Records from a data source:
===

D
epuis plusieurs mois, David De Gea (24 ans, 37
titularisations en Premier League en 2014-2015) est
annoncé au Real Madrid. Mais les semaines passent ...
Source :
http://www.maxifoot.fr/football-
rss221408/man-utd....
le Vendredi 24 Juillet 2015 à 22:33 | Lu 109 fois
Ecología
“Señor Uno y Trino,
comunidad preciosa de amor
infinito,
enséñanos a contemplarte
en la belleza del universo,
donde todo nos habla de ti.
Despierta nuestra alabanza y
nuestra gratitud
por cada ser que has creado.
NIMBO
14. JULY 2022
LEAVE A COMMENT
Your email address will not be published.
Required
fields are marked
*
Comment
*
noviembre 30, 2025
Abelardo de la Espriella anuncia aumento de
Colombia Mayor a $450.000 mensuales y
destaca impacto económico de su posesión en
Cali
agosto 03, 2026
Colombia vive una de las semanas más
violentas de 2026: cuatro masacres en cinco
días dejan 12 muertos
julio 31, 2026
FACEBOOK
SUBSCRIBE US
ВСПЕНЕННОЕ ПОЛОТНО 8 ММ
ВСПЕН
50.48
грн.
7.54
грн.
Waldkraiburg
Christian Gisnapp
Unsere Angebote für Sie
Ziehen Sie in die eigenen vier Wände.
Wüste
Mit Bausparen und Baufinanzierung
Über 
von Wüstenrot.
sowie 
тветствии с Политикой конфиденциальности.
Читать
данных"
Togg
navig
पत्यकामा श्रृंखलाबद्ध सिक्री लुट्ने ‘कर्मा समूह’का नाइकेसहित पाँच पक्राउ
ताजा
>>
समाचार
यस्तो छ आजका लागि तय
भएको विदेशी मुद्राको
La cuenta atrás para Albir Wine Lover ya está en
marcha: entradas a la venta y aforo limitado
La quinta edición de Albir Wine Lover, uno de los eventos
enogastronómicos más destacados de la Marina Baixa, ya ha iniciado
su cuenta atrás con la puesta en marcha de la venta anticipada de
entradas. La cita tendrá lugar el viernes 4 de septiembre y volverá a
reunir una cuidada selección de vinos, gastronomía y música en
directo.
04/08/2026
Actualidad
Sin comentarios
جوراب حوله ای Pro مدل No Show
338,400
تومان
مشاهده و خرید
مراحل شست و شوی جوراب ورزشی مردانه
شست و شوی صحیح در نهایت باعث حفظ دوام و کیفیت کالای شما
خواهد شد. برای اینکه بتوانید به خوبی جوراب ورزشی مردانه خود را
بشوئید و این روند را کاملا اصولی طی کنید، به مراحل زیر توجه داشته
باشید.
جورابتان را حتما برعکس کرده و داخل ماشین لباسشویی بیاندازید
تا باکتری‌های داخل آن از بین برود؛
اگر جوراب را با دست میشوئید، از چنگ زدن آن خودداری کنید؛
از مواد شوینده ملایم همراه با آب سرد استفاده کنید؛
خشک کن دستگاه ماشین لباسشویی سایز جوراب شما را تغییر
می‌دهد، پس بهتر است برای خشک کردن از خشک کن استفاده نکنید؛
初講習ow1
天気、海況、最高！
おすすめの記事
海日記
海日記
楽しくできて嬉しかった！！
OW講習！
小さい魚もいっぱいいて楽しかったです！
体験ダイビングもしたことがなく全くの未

===

WHAT TO WORK ON: Return each line above where the word "لباسشویی" shows up.

TASK RESULT:
جورابتان را حتما برعکس کرده و داخل ماشین لباسشویی بیاندازید
خشک کن دستگاه ماشین لباسشویی سایز جوراب شما را تغییر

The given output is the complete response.